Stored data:
======

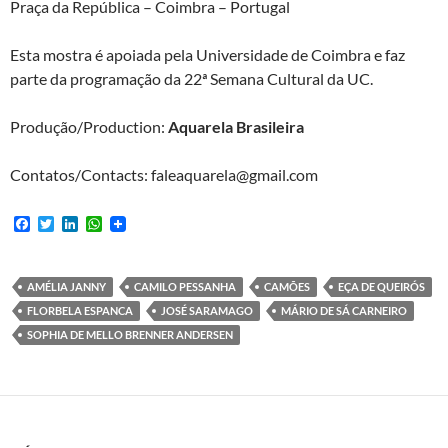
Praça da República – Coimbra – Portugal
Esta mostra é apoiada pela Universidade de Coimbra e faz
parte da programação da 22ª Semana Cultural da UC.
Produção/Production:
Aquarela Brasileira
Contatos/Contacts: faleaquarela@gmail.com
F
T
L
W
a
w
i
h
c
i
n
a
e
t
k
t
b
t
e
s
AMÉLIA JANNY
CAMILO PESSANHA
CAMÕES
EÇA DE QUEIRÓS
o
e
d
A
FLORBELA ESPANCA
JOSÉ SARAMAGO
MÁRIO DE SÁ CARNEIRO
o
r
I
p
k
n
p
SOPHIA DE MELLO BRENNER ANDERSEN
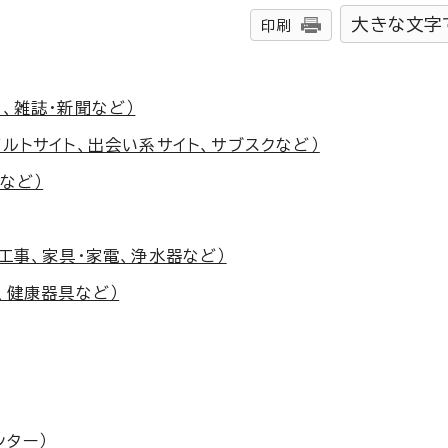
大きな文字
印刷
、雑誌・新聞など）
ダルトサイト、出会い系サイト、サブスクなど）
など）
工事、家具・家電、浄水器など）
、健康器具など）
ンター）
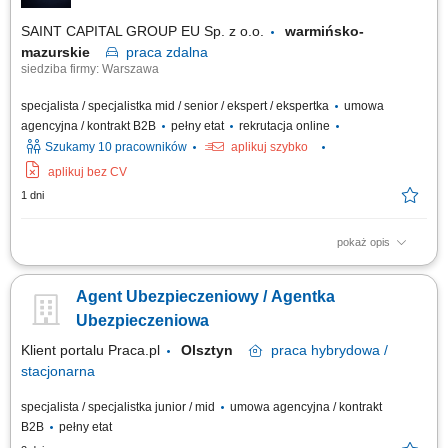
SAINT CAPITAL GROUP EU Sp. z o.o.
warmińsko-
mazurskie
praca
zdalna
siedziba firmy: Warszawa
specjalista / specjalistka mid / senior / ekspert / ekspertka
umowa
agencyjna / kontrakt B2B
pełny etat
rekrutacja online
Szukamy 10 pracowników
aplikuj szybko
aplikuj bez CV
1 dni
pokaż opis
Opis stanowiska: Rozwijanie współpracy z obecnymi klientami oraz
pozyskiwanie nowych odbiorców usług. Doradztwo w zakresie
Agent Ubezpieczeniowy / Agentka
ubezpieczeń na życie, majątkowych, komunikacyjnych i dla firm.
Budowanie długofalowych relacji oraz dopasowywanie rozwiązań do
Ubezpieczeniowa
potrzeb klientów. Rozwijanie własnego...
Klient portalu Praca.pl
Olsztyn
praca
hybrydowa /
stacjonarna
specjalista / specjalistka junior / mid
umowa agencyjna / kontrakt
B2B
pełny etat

======

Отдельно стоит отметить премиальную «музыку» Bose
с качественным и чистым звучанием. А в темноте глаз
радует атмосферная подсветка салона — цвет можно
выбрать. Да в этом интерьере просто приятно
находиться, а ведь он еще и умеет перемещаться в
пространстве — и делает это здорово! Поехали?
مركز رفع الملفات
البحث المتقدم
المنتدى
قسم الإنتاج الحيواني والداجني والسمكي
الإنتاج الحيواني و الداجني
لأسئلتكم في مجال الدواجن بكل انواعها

======

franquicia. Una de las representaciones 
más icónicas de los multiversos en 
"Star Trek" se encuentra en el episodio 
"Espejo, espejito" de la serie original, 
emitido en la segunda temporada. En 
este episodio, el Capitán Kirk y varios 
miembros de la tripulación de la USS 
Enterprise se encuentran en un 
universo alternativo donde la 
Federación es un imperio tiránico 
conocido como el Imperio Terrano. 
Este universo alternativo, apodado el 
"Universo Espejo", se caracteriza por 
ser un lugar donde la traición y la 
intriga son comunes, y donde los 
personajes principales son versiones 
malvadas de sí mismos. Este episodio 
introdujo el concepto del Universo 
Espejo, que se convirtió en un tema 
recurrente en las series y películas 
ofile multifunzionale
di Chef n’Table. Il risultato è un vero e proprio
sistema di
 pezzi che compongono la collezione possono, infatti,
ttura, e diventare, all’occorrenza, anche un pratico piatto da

======

TASK DESCRIPTION> Above are entries with pictures among them. Write out exactly the lines from the one containing "MÁRIO DE SÁ CARNEIRO" through the one containing "pozyskiwanie nowych odbiorców", ends included, and leave those pictures out.

REPLY TO THE EXERCISE>
MÁRIO DE SÁ CARNEIRO
o
r
I
p
k
n
p
SOPHIA DE MELLO BRENNER ANDERSEN
大きな文字
印刷
、雑誌・新聞など）
ダルトサイト、出会い系サイト、サブスクなど）
など）
工事、家具・家電、浄水器など）
、健康器具など）
ンター）
SAINT CAPITAL GROUP EU Sp. z o.o.
warmińsko-
mazurskie
praca
zdalna
siedziba firmy: Warszawa
specjalista / specjalistka mid / senior / ekspert / ekspertka
umowa
agencyjna / kontrakt B2B
pełny etat
rekrutacja online
Szukamy 10 pracowników
aplikuj szybko
aplikuj bez CV
1 dni
pokaż opis
Opis stanowiska: Rozwijanie współpracy z obecnymi klientami oraz
pozyskiwanie nowych odbiorców usług. Doradztwo w zakresie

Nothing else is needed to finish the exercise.